Pour l’avocat, la qualification du dossier ne convient pas. Il ne s’agit pas d’un meurtre mais « de coups et blessures ayant entrainé la mort sans intention de la donner », gestes regrettables aggravés par un état d’ivresse. Il exhorte les jurés à se prononcer « sans idée préconçue, sans haine et sans crainte de la vérité ». Une plaidoirie ponctuée par une salve d’applaudissements et de cris qui se poursuit malgré les avertissements du président qui fera expulser les vociférants. Quand Gaston Gérard, l’avocat des trois villageois se lève, il va d’emblée donner le ton de sa plaidoirie en stigmatisant « cette catégorie d’individus « qui sème la terreur dans les villages » faisant sans la nommer, tomber la suspicion de la différence sur Gasser et ses origines en rien bourguignonnes.
Mais l’avocat n’a pas le temps de poursuivre son propos quand des coups furieux et des cris de ceux qui ont été expulsés viennent interrompre les débats. Il faudra l’énergique intervention des gendarmes pour ramener le calme dans la salle, et tenir les perturbateurs à distance. « Mes clients – poursuit enfin maître Gérard – ont obéi à un réflexe de cœur. Il dit comprendre « mais avec les réserves qui s’imposent, la loi de Lynch »…/…Ils se sont pris pour une milice populaire portée par toute la population. Personne, dans le café Petitot, n’a tenté de dissuader les trois garçons, de retenir les bras qui se voulaient vengeurs ».
Le célèbre avocat réclame donc sans surprise, l’acquittement des trois hommes « qui ont déjà subi une longue détention provisoire ». Après quarante minutes de délibération, les jurés reviendront avec des réponses négatives aux vingt questions posées… Pour Goillot, Moissenet et Roger c’est donc un acquittement accueilli par la salle par des applaudissements qui rendront inaudible la sanction prononcée pour Jacques Gasser, condamné lui, à six années de réclusion criminelle et à dix ans d’interdiction de séjour dans le département.
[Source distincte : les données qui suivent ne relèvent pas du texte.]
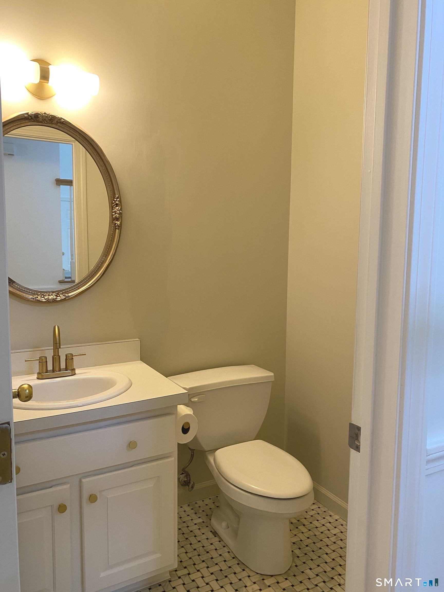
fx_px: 445
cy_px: 296
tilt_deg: -4.4
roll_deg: -0.5
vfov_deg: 67.3
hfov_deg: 53.1
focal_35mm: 26
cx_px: 222
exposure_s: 1/60
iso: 160
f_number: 1.8
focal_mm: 4.25
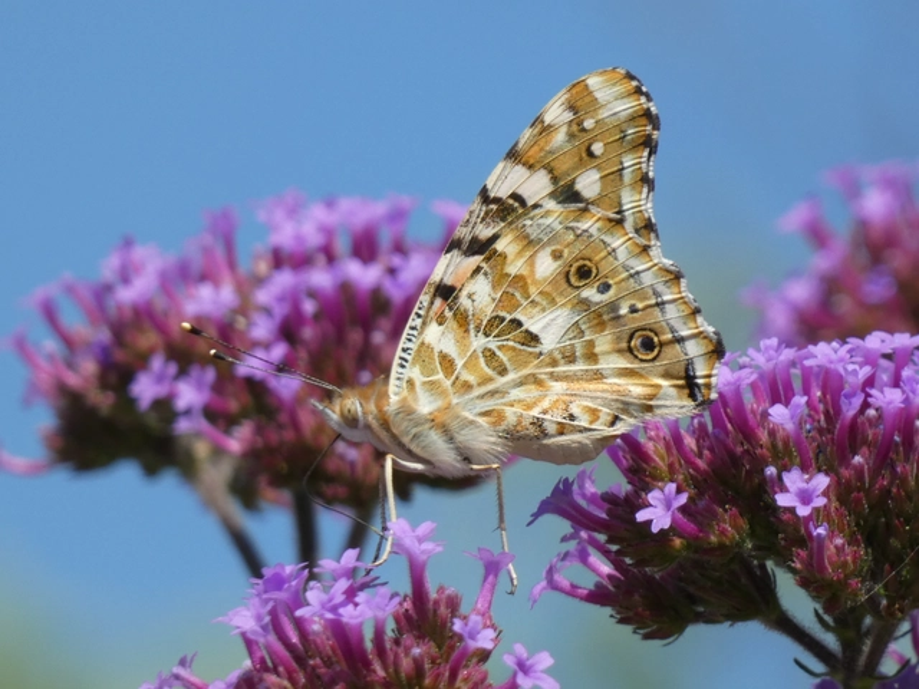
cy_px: 344
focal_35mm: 413
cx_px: 460
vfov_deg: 3.6
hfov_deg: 4.8
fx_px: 10964
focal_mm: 74
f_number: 5.6
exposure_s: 1/320
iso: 80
Un jugement qui, aujourd’hui susciterait bien des commentaires !
Jean-Michel Armand
(1) « Nomades » est le terme générique désignant à cette époque ceux qu’on nomme aujourd’hui « les gens du voyage ». Dans la région, dans ces années 1920/1930, il s’agissait principalement de roms ou de yéniches.
(2) Autre nom donné aux yéniches, groupe venus d’Alsace et parlant le rotwelsch.
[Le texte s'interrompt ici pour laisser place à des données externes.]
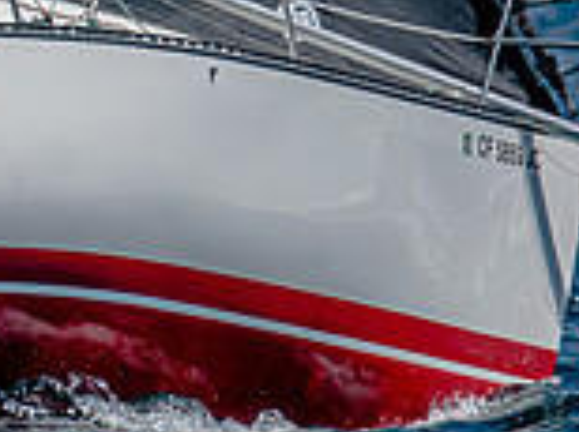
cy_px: -88
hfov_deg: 0.9
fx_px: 35388
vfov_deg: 0.7
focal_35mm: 2119
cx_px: -436
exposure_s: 1/2000
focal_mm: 390
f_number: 5.6
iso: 200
(3) Terme péjoratif très utilisé ans les années 20/30 pour désigner un individu de type latin étalant un luxe vulgaire et dont les moyens d’existence sont tenus pour suspects.
(4) La statistique criminelle établissait qu’à cette même période, la criminalité n’avait jamais été aussi basse depuis les années 1880/90.
(5) Les jurés avaient la possibilité de solliciter la grâce du condamné auprès du président de la République.